5. Tinjauan Pustaka dan Landasan Teori
5.1. Keamanan Informasi
Keamanan Informasi adalah
suatu upaya untuk mengamankan aset informasi yang dimiliki. Kebanyakan orang mungkin akan bertanya, mengapa “keamanan
informasi” dan bukan “keamanan teknologi informasi” atau IT Security.
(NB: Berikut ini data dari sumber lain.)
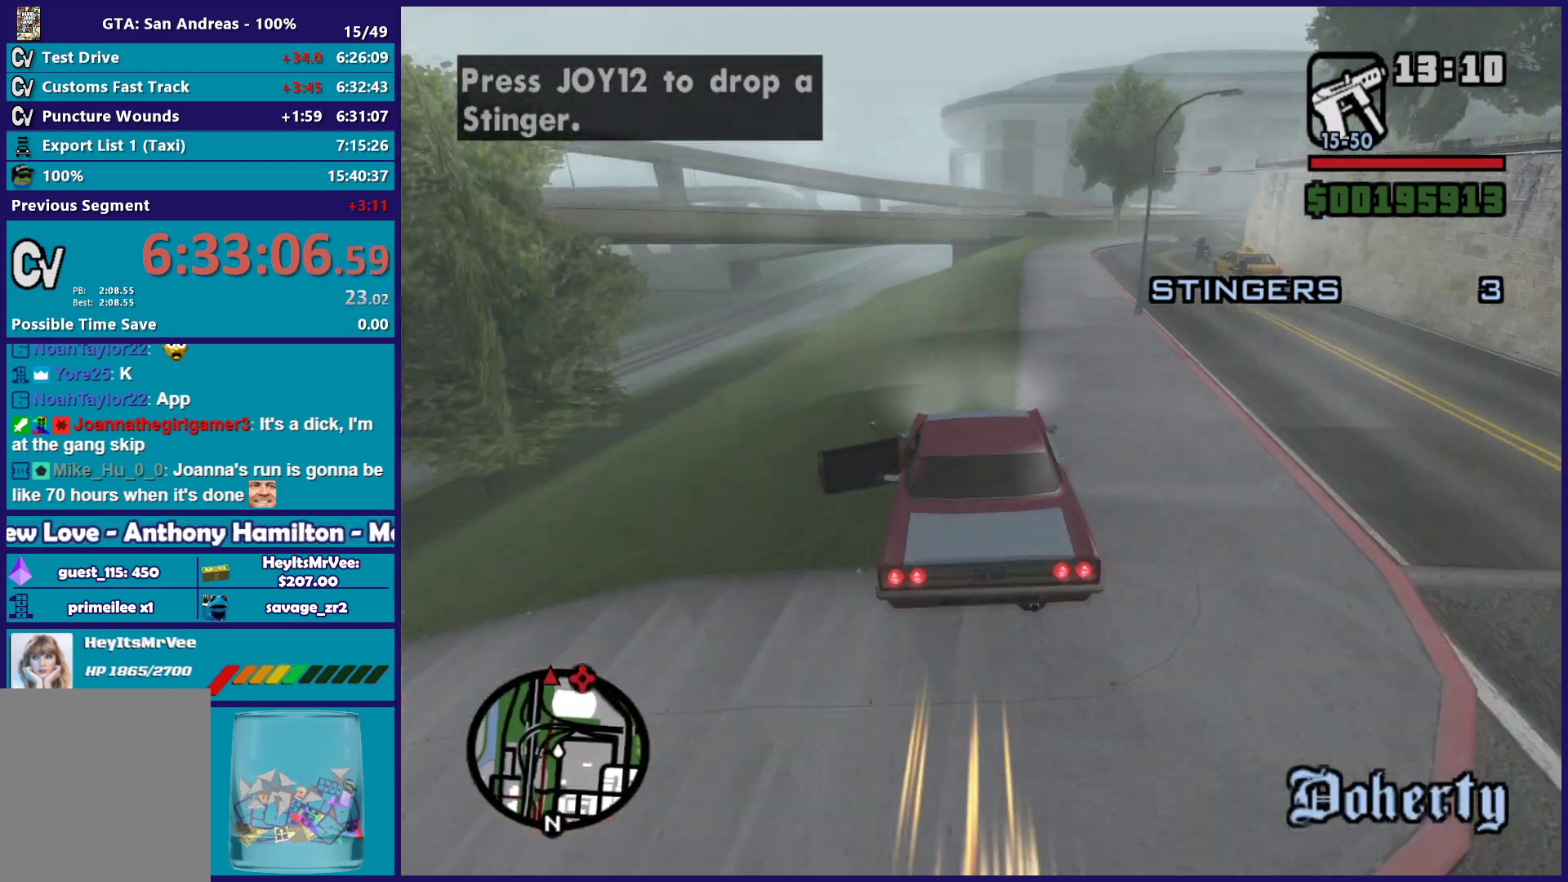
{"buttons": ["R2"], "left_stick": "down-right", "right_stick": "down-left", "button_events": []}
Kedua
istilah ini sebenarnya sangat terkait, namun mengacu pada dua hal yang sama
sekali berbeda. “Keamanan Teknologi Informasi” atau IT Security mengacu pada
usaha-usaha mengamankan infrastruktur teknologi informasi dari
gangguan-gangguan berupa akses terlarang serta utilisasi jaringan yang
tidak diizinkan.
Berbeda
dengan “keamanan informasi” yang fokusnya justru pada data dan informasi milik
perusahaan Pada konsep ini, usaha-usaha yang dilakukan adalah
merencanakan, mengembangkan serta mengawasi semua kegiatan yang terkait dengan
bagaimana data dan informasi bisnis dapat digunakan serta diutilisasi sesuai
dengan fungsinya serta tidak disalahgunakan atau bahkan dibocorkan ke
pihak-pihak yang tidak berkepentingan.
Berdasarkan
penjelasan tersebut, ‘kemananan teknologi informasi’ merupakan bagian dari keseluruhan
aspek ‘keamanan informasi’. Karena teknologi informasi merupakan salah satu
alat atau tool penting yang digunakan untuk mengamankan akses serta penggunaan
dari data dan informasi perusahaan. Dari pemahaman ini pula, kita akan
mengetahui bahwa teknologi informasi bukanlah satu-satunya aspek yang
memungkinkan terwujudnya konsep keamanan informasi di perusahaan.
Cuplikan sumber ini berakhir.